В следующих трех миниатюрах сверхъестественное раскрывается преимущественно как продолжение любви. В «О-Тэи» умершая невеста обещает вернуться к жениху в новом теле. Ее память вспыхивает в момент встречи, подтверждает тождество возрожденной женщины и затем вновь угасает. Херн оставляет нерешенным важнейший вопрос буддийской антропологии: что именно переходит из одного существования в другое, если сознательная память исчезает? Сохраняется не эмпирическое «я», а направление воли, обещание и связь. В «Осидори» убийство утки-самца обнаруживается как разрушение супружеского союза, обладающего почти сакраментальной ценностью. Самка предстает охотнику во сне в женском образе, а затем добровольно умирает у него на глазах. Раскаяние приводит охотника к монашеству. В «Убазакуре» кормилица отдает собственную жизнь за воспитанницу, а ее жертвенная любовь продолжает ежегодно проявляться в цветении вишневого дерева. Природа становится литургической памятью о человеке: дерево не символизирует жертву произвольно, а как бы усваивает ее жизнь и повторяет событие смерти в событии цветения.

«Дипломатия» предлагает иной тип сверхъестественной причинности. Приговоренный к смерти обещает посмертную месть, но мудрый самурай требует от него доказать силу будущего духа, укусив камень после обезглавливания. Осужденный концентрирует всю волю на этом действии и действительно оставляет след зубов, однако именно такая концентрация отвлекает его от мести. Рассказ сочетает веру в действенность предсмертного намерения с почти психологическим пониманием направленности сознания. «Зеркало и колокол» развивает тему привязанности к вещи. Женщина жертвует храму зеркало, затем жалеет о нем, и ее тайная привязанность препятствует расплавлению металла. После ее смерти обещание богатства тому, кто разобьет колокол, вызывает разрушительную алчность толпы. Вторая часть повествования превращается в ироническое размышление о том, как человеческое желание создает собственных демонов. Мистическое и сатирическое у Херна не исключают друг друга: религиозное предание раскрывает не только высоту самоотречения, но и гротескную силу корысти.

«Дзикининки» — один из наиболее богословски насыщенных кайданов. Странствующий монах встречает существо, пожирающее трупы, и узнает, что оно является посмертным состоянием бывшего священнослужителя, который совершал погребальные обряды ради выгоды. Наказание соответствует греху: тот, кто превратил служение мертвым в средство собственного насыщения, после смерти вынужден буквально питаться мертвецами. Карма здесь изображена не внешним приговором божества, а внутренним раскрытием поступка. В «Муджине» религиозная проблематика уступает место чистому ужасу утраты лица: безликая женщина и безликий торговец разрушают саму возможность человеческого общения. «Рокурокуби», напротив, сочетает приключенческий сюжет, демонологию и воинскую этику. Бывший самурай, ставший монахом, побеждает отделившиеся от тел головы чудовищ не только молитвой, но и физической отвагой. Монашество не уничтожает его самурайскую природу, а преобразует ее. Внутренняя дисциплина, бесстрашие и религиозное служение оказываются продолжением прежнего кодекса верности.

* _Фрагменты листинга_:

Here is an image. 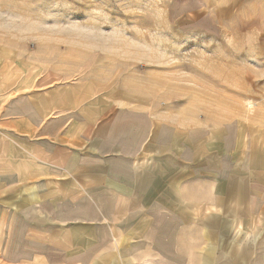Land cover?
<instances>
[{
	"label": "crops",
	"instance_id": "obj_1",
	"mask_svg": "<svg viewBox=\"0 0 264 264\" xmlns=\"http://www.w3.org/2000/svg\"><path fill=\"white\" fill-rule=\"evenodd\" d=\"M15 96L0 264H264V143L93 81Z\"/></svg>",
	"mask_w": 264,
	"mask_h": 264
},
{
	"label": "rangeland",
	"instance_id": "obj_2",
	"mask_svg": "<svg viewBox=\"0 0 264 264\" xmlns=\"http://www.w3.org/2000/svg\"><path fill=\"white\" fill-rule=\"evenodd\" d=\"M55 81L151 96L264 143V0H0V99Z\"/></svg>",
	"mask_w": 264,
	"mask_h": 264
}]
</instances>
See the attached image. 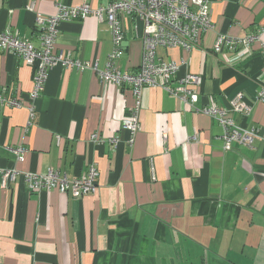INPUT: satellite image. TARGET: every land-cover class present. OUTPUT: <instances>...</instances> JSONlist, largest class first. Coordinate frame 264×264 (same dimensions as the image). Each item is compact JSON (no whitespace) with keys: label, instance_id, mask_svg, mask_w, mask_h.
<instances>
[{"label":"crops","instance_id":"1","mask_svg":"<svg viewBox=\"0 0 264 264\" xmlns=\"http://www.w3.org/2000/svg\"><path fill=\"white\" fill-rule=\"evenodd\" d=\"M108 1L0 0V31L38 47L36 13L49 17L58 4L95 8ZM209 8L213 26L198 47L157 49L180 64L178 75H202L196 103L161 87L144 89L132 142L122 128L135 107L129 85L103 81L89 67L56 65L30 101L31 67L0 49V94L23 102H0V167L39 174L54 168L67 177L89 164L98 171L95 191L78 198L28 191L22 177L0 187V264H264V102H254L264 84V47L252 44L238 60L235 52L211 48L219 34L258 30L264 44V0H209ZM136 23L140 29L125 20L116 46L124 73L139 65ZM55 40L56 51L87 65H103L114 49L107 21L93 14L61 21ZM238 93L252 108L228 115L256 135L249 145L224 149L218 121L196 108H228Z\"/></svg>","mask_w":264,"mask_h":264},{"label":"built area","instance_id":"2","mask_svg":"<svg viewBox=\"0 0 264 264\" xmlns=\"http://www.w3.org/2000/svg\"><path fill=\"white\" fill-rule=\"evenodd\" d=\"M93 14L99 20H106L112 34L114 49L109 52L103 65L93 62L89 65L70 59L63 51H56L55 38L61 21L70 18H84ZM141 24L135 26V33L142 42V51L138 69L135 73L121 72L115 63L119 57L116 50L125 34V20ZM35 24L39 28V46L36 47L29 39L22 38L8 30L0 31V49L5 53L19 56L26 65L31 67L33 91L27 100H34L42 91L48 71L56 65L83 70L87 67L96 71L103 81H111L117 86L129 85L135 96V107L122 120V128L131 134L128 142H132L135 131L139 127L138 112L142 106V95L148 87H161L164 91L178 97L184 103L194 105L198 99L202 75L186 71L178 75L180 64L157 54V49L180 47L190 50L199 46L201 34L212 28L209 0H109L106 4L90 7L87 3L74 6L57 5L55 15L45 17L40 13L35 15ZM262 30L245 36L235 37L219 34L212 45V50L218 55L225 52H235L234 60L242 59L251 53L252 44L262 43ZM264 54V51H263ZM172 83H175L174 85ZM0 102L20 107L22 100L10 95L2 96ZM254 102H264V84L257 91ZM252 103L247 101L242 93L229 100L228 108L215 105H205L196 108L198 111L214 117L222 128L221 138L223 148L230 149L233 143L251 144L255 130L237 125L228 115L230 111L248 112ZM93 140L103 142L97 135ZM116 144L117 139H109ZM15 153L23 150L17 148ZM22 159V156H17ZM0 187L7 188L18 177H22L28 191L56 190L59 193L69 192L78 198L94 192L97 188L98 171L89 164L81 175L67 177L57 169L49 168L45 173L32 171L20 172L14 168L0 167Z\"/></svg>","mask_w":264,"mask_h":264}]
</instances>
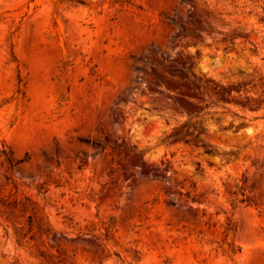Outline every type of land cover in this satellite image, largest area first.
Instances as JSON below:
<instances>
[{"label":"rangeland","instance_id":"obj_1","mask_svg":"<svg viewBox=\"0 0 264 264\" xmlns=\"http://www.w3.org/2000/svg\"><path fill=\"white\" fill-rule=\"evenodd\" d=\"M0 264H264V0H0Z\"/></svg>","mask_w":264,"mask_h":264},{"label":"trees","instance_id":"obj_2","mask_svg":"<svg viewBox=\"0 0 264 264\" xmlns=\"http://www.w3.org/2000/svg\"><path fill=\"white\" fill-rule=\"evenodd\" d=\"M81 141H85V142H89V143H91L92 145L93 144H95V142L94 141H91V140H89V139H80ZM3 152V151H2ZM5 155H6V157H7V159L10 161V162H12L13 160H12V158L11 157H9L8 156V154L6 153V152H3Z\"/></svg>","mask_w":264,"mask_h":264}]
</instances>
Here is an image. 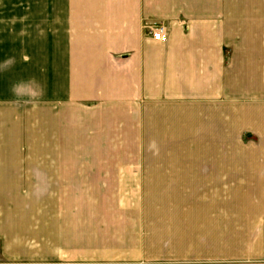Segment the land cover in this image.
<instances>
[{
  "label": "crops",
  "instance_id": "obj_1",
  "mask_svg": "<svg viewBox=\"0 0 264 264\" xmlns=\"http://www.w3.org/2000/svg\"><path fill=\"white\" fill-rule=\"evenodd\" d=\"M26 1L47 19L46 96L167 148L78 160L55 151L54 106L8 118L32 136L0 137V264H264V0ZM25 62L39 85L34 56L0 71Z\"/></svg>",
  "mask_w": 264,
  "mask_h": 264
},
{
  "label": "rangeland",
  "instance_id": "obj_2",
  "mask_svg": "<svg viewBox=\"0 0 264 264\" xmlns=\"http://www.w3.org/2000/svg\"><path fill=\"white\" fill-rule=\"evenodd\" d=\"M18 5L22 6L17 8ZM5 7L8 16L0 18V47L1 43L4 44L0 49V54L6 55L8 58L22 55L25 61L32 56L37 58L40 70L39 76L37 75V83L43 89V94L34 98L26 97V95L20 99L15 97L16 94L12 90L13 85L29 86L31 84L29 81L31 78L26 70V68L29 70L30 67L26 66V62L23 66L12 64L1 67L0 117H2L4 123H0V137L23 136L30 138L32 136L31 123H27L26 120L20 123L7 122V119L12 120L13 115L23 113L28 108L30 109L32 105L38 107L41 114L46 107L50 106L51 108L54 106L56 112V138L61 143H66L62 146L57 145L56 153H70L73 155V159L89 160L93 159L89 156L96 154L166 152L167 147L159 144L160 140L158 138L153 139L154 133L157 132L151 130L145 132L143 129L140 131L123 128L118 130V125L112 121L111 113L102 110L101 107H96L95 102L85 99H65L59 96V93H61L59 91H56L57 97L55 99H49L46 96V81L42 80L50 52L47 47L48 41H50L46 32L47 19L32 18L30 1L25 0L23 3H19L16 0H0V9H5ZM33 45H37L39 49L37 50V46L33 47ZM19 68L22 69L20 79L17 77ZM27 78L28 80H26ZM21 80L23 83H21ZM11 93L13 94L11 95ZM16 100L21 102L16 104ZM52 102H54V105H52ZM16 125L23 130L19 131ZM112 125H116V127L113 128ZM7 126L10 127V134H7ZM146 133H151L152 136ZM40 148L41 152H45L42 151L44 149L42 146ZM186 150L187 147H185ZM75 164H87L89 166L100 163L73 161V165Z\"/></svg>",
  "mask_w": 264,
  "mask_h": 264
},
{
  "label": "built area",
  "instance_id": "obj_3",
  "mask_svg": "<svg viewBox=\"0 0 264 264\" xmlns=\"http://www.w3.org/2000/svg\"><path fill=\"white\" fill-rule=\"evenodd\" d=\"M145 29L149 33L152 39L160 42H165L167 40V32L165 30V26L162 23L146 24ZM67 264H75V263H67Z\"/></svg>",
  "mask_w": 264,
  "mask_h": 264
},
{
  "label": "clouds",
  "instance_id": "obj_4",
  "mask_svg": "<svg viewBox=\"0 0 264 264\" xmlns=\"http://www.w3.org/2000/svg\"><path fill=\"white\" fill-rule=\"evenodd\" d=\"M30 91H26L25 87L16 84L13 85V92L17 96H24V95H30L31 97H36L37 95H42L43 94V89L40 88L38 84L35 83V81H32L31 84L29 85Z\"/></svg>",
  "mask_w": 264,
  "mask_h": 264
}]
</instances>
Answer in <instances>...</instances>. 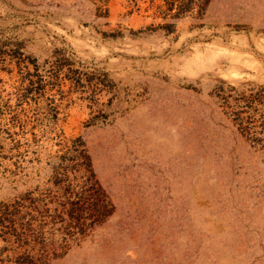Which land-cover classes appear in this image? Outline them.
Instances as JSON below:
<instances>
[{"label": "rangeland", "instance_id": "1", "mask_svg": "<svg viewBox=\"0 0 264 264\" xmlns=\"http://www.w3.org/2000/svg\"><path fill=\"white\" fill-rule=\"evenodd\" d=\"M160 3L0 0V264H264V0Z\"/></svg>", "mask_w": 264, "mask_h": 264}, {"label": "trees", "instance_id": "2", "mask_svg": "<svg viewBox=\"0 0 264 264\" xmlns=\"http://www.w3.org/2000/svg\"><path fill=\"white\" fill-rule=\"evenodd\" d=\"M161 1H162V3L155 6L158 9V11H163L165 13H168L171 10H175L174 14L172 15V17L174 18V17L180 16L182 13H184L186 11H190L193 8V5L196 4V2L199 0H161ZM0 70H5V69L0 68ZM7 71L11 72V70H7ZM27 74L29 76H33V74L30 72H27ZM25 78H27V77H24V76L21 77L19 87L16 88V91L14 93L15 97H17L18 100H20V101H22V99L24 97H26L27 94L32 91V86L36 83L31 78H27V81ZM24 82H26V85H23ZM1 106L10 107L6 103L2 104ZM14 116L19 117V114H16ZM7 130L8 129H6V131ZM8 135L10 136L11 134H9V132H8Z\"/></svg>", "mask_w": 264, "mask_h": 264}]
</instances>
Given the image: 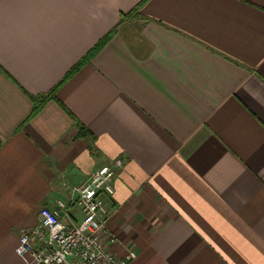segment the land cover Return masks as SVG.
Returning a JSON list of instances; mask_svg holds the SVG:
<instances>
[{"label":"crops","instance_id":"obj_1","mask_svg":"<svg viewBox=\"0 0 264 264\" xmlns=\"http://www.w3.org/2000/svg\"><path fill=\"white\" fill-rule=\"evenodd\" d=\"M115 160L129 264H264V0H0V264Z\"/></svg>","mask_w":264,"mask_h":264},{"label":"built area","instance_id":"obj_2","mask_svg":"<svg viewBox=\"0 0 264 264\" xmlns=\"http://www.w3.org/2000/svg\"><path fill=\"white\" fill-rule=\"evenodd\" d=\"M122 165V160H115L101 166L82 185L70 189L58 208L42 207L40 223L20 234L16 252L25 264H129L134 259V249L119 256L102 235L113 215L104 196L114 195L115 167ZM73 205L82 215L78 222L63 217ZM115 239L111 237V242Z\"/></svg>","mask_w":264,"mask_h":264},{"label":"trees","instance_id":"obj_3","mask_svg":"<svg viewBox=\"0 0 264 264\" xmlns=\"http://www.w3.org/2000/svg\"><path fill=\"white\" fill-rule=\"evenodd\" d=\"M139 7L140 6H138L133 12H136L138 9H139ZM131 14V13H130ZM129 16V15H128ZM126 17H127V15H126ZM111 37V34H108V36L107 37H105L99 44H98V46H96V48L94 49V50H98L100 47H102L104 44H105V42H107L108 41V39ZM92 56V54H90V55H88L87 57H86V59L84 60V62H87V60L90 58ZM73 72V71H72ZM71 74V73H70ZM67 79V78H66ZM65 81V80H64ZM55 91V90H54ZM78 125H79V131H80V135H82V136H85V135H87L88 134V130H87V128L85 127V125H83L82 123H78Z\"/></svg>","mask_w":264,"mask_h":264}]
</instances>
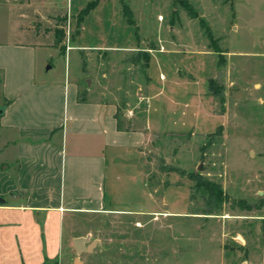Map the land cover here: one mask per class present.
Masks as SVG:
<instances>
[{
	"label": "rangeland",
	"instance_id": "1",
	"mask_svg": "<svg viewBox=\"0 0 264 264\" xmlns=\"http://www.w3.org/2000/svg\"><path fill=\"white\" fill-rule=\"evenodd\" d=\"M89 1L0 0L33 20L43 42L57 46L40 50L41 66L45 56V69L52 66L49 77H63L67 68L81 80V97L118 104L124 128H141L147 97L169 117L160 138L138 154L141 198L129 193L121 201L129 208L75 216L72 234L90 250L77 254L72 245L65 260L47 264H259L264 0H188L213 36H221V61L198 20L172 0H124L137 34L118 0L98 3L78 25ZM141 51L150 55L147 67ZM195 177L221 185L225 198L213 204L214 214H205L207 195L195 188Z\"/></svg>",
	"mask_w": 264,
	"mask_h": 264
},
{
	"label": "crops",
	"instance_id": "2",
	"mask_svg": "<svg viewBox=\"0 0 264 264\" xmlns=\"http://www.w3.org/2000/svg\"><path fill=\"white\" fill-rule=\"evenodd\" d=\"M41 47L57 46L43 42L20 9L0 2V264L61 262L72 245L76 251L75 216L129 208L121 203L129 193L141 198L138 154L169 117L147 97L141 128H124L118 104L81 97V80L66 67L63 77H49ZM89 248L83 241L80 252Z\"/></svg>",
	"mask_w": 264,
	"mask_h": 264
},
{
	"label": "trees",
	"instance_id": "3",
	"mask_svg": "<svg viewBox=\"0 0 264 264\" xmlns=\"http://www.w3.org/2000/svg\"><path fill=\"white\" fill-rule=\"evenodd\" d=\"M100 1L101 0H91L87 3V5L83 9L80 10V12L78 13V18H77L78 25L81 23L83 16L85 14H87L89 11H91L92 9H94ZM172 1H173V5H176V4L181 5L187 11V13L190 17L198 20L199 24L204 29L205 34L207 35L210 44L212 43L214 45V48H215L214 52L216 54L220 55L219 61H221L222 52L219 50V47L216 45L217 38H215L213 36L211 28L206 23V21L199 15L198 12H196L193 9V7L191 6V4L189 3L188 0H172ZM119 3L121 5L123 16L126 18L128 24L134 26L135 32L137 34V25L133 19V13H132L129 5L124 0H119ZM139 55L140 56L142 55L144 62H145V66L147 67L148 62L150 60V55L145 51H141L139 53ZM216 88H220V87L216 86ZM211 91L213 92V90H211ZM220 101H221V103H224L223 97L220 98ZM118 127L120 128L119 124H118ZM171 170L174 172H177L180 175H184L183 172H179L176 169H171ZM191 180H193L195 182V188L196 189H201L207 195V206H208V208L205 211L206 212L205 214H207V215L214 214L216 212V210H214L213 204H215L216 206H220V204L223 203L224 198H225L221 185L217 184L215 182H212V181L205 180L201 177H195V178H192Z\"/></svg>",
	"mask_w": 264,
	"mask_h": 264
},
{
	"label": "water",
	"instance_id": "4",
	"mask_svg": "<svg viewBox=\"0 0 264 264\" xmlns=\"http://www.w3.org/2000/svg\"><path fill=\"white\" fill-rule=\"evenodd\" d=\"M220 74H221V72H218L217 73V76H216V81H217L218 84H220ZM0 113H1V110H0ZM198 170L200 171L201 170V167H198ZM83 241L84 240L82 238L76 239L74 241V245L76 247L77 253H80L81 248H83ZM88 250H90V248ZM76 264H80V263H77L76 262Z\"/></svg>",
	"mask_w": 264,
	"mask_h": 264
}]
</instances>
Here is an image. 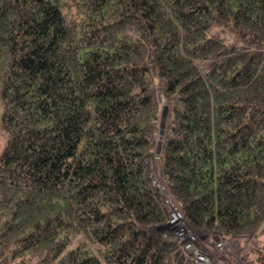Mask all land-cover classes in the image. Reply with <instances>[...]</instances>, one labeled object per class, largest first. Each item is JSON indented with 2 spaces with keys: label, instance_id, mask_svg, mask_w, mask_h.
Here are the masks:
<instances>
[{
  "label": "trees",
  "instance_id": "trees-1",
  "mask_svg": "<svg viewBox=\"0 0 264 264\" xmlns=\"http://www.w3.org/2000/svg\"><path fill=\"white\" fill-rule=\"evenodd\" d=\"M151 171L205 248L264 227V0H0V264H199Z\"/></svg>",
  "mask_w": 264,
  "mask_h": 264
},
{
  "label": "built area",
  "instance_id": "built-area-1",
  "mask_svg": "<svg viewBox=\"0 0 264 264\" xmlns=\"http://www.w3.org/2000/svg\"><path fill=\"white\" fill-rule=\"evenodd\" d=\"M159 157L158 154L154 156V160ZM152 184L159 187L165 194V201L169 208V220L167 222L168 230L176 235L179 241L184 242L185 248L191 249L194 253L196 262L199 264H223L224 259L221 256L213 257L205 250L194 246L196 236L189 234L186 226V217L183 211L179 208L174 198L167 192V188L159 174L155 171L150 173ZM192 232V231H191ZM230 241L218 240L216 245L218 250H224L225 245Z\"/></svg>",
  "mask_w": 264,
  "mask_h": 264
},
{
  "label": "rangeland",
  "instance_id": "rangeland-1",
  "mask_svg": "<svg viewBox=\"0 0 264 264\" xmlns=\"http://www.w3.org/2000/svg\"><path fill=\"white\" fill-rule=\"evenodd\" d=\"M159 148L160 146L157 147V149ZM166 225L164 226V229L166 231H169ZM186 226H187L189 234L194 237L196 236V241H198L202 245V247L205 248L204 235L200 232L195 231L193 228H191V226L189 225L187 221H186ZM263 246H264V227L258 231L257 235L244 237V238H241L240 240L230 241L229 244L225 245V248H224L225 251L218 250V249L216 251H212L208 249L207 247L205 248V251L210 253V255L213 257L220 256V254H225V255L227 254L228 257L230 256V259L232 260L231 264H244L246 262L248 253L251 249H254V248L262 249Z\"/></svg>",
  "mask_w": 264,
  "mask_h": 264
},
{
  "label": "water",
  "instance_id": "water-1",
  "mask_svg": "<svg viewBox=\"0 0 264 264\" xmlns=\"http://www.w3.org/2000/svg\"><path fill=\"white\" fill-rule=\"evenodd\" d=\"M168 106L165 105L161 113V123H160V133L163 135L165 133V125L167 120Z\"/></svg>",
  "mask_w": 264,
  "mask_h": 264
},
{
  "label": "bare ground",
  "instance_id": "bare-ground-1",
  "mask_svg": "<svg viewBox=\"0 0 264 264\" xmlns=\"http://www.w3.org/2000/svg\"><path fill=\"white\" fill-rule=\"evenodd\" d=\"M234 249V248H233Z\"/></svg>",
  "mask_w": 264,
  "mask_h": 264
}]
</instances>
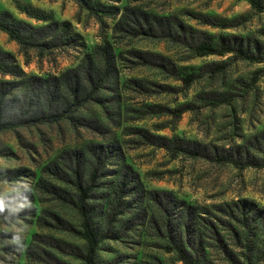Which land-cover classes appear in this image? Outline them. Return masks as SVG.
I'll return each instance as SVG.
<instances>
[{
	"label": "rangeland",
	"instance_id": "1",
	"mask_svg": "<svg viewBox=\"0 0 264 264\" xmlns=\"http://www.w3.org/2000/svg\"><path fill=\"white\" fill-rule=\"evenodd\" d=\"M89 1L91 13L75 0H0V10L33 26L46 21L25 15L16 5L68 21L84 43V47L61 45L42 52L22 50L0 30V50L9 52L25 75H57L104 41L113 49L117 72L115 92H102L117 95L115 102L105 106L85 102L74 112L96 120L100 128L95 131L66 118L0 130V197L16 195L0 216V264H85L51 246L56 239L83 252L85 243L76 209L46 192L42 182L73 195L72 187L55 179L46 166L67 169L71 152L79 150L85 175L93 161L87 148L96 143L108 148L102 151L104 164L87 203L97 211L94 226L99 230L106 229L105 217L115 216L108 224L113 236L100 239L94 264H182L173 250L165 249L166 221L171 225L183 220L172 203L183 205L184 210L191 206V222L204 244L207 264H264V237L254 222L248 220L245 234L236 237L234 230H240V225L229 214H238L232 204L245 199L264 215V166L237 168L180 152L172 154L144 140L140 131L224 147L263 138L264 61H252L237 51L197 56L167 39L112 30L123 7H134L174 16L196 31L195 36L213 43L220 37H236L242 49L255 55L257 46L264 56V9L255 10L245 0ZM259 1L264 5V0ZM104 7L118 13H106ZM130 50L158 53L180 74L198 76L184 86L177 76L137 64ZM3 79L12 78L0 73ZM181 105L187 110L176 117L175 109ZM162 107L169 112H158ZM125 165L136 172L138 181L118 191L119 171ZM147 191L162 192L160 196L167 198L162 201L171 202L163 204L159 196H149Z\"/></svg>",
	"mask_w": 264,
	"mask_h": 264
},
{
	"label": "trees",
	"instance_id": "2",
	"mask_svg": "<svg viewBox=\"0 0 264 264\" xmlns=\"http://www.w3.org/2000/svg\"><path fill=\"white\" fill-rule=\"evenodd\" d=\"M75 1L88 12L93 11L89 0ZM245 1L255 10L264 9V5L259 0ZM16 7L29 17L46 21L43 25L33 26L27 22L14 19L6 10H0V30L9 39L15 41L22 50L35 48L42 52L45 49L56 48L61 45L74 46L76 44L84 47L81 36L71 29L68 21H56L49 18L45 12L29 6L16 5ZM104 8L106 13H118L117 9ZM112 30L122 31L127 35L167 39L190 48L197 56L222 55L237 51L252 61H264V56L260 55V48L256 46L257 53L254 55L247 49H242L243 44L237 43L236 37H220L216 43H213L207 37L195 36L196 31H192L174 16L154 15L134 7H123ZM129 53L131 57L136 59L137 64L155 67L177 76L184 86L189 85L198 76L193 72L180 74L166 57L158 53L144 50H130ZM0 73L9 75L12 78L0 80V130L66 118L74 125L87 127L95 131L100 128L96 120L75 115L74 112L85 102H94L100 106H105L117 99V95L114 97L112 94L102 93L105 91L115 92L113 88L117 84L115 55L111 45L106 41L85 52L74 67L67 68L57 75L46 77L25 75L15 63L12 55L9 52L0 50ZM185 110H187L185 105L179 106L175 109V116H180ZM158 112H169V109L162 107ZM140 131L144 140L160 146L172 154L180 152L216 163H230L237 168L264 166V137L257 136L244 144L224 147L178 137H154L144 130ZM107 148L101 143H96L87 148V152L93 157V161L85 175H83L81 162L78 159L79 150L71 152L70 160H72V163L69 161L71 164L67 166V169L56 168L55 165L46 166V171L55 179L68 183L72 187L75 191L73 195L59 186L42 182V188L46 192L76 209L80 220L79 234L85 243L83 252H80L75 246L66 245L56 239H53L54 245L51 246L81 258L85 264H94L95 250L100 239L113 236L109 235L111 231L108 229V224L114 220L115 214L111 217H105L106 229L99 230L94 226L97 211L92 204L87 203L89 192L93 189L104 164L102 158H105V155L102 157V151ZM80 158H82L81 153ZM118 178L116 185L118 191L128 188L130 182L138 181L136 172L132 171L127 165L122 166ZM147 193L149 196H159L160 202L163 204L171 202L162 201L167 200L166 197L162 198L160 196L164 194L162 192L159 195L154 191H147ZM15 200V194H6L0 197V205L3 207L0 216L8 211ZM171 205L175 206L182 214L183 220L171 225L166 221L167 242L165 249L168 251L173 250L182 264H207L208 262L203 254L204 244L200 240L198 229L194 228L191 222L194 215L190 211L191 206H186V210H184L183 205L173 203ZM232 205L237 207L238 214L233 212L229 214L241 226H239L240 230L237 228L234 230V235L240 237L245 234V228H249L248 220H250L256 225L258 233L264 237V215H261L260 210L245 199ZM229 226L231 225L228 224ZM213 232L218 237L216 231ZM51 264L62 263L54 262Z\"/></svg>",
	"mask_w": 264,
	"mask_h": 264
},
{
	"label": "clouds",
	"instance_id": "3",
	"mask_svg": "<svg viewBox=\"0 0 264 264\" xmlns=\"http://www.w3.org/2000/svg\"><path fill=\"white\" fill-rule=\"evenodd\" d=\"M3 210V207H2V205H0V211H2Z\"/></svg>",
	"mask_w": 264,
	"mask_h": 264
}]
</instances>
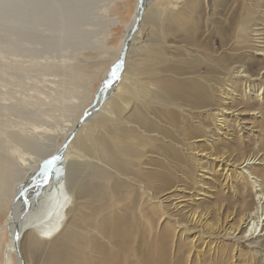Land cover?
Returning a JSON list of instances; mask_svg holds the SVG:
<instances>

* _Задание 1_: Что, согласно статье, мудрый самурай в «Дипломатии» требует от приговоренного к смерти?
* _Задание 2_: Укажите число строк листинга, в которых встречается строка «water», с учетом регистра. В ответе приведите только это число.

* _Полный ответ 1_: Он требует доказать силу будущего духа, укусив камень после обезглавливания.

* _Полный ответ 2_: 3